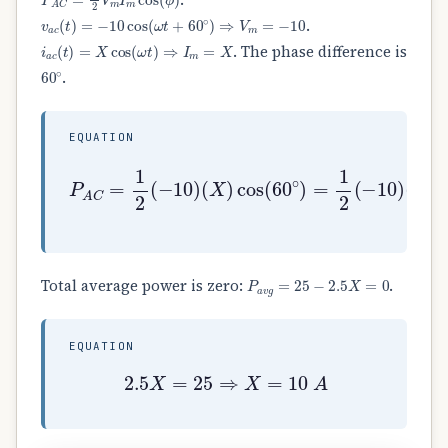
v
a
c
(
t
)
=
−
10
cos
(
ω
t
+
60
∘
)
⇒
V
m
=
−
10
.
i
a
c
(
t
)
=
X
cos
(
ω
t
)
⇒
I
m
=
X
. The phase difference is
60
∘
.
EQUATION
(
X
)
cos
P
(
(
A
1
60
C
2
=
)
∘
1
=
)
2
−
=
(
2.5
1
−
2
10
(
X
−
)
10
)
(
X
)
P
a
v
g
=
25
−
2.5
X
=
0
Total average power is zero:
.
EQUATION
2.5
X
=
25
⇒
X
=
10
A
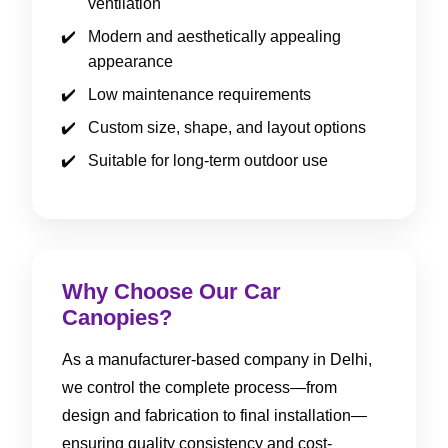
ventilation
Modern and aesthetically appealing
appearance
Low maintenance requirements
Custom size, shape, and layout options
Suitable for long-term outdoor use
Why Choose Our Car
Canopies?
As a manufacturer-based company in Delhi,
we control the complete process—from
design and fabrication to final installation—
ensuring quality consistency and cost-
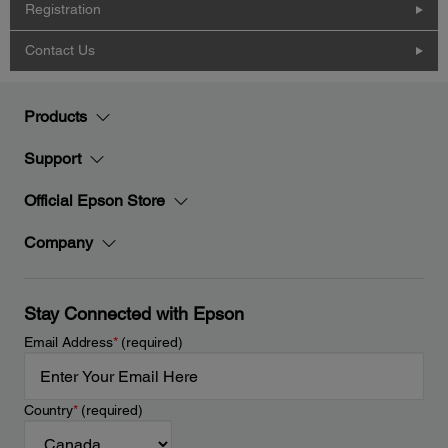
Registration
Contact Us
Products
Support
Official Epson Store
Company
Stay Connected with Epson
Email Address
*
(required)
Country
*
(required)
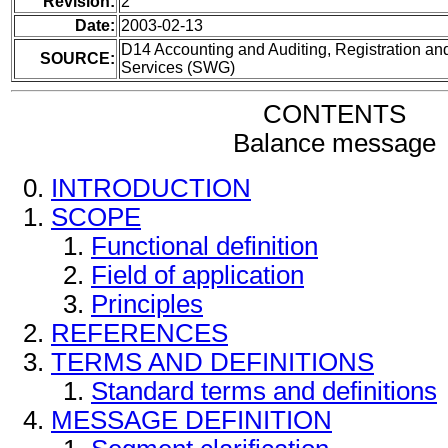
Revision:
2
Date:
2003-02-13
D14 Accounting and Auditing, Registration and
SOURCE:
Services (SWG)
CONTENTS
Balance message
INTRODUCTION
SCOPE
Functional definition
Field of application
Principles
REFERENCES
TERMS AND DEFINITIONS
Standard terms and definitions
MESSAGE DEFINITION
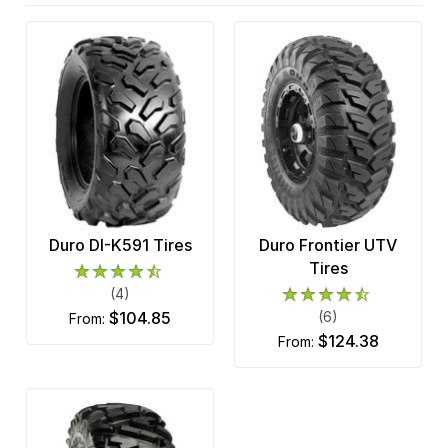
Duro DI-K591 Tires
Duro Frontier UTV
Tires
(4)
$104.85
(6)
from:
$124.38
from:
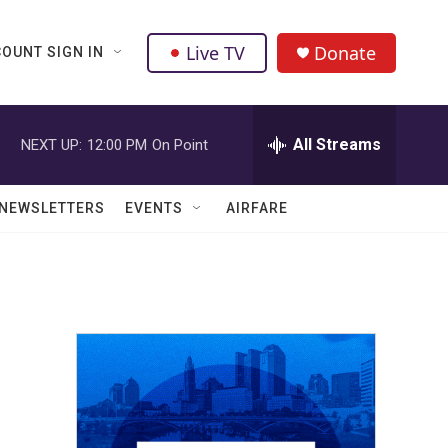
Live TV
Donate
OUNT SIGN IN
All Streams
NEXT UP:
12:00 PM
On Point
NEWSLETTERS
EVENTS
AIRFARE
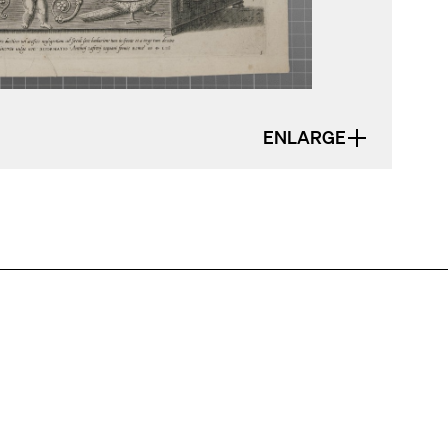
ENLARGE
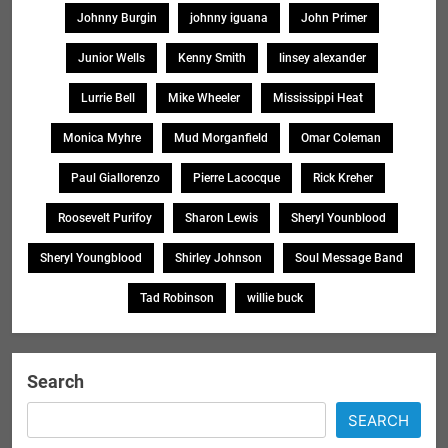
Johnny Burgin
johnny iguana
John Primer
Junior Wells
Kenny Smith
linsey alexander
Lurrie Bell
Mike Wheeler
Mississippi Heat
Monica Myhre
Mud Morganfield
Omar Coleman
Paul Giallorenzo
Pierre Lacocque
Rick Kreher
Roosevelt Purifoy
Sharon Lewis
Sheryl Younblood
Sheryl Youngblood
Shirley Johnson
Soul Message Band
Tad Robinson
willie buck
Search
SEARCH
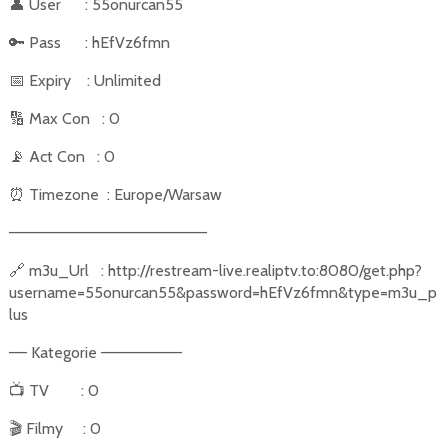
👤
User
: 55onurcan55
🔑
Pass
: hEfVz6fmn
📅
Expiry
: Unlimited
🔢
Max Con
: 0
📡
Act Con
: 0
⏰
Timezone
: Europe/Warsaw
––––––––––––––––––––––
🔗
m3u_Url
: http://restream-live.realiptv.to:8080/get.php?
username=55onurcan55&password=hEfVz6fmn&type=m3u_p
lus
–– Kategorie –––––––––
📺
TV
: 0
🎬
Filmy
: 0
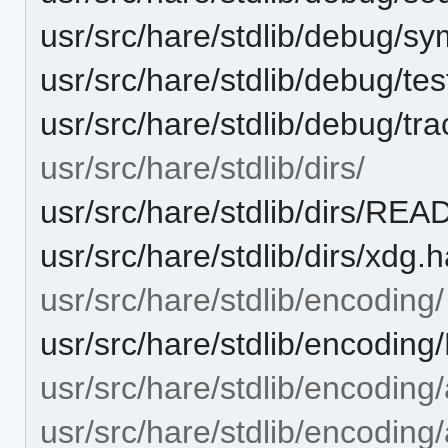
usr/src/hare/stdlib/debug/s
usr/src/hare/stdlib/debug/te
usr/src/hare/stdlib/debug/tr
usr/src/hare/stdlib/dirs/
usr/src/hare/stdlib/dirs/RE
usr/src/hare/stdlib/dirs/xdg.
usr/src/hare/stdlib/encoding/
usr/src/hare/stdlib/encodi
usr/src/hare/stdlib/encoding
usr/src/hare/stdlib/encoding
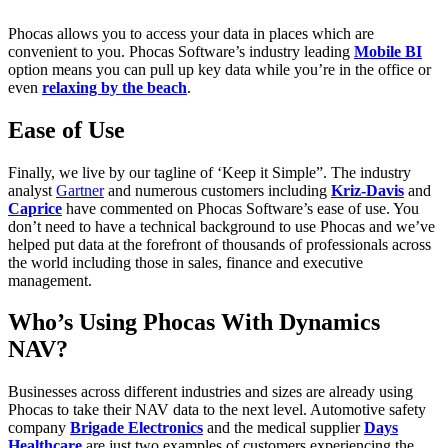
Phocas allows you to access your data in places which are
convenient to you. Phocas Software’s industry leading
Mobile BI
option means you can pull up key data while you’re in the office or
even
relaxing by the beach
.
Ease of Use
Finally, we live by our tagline of ‘Keep it Simple”. The industry
analyst
Gartner
and numerous customers including
Kriz-Davis
and
Caprice
have commented on Phocas Software’s ease of use. You
don’t need to have a technical background to use Phocas and we’ve
helped put data at the forefront of thousands of professionals across
the world including those in sales, finance and executive
management.
Who’s Using Phocas With Dynamics
NAV?
Businesses across different industries and sizes are already using
Phocas to take their NAV data to the next level. Automotive safety
company
Brigade Electronics
and the medical supplier
Days
Healthcare
are just two examples of customers experiencing the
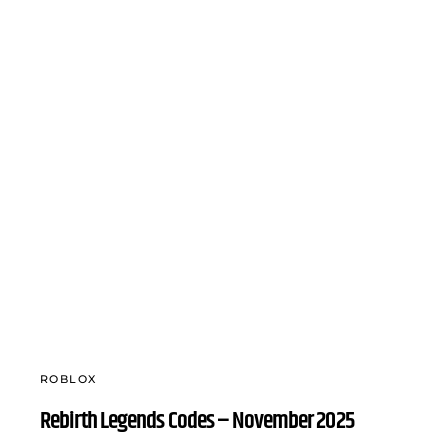
ROBLOX
Rebirth Legends Codes – November 2025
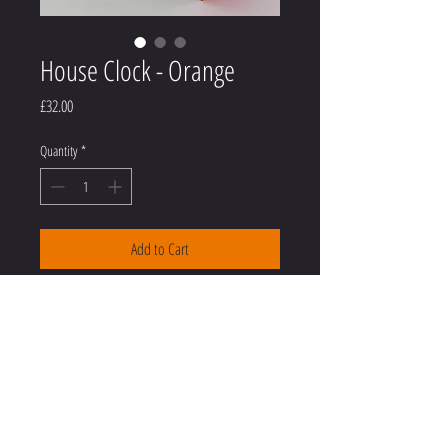
House Clock - Orange
Price
£32.00
Quantity
*
Add to Cart
House shaped clock - neon orange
○ ○ ○ ○ ○
GOAL OF THE EXERCISE —
Report every line from the listing above where the string "Software" can be found.

THE ANSWER —
convenient to you. Phocas Software’s industry leading
have commented on Phocas Software’s ease of use. You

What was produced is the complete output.